• [Exercise requirements] Return a copy of every line in the records that includes the word "flex".

• [Recorded data]
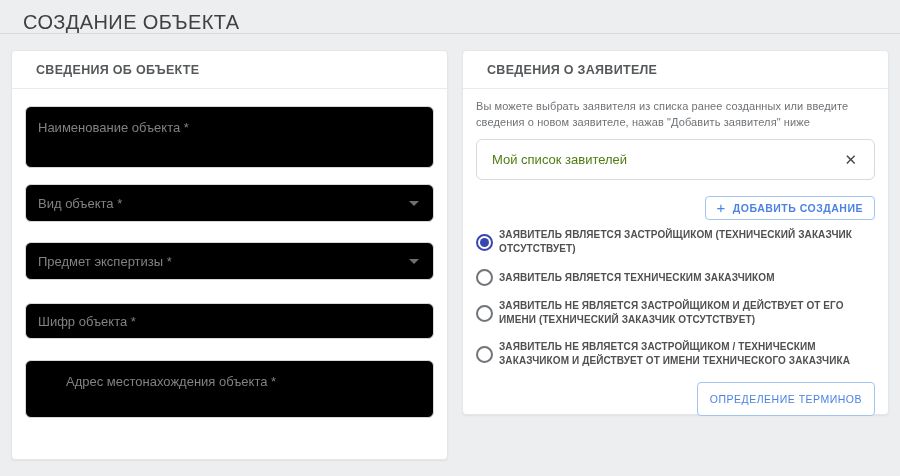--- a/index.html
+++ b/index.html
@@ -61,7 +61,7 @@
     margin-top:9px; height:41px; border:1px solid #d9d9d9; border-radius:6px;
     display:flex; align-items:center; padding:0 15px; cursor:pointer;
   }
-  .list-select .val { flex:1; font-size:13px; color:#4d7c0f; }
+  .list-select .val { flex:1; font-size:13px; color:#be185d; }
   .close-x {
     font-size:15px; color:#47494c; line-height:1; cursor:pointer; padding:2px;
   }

• [Result for this exercise]
     display:flex; align-items:center; padding:0 15px; cursor:pointer;
-  .list-select .val { flex:1; font-size:13px; color:#4d7c0f; }
+  .list-select .val { flex:1; font-size:13px; color:#be185d; }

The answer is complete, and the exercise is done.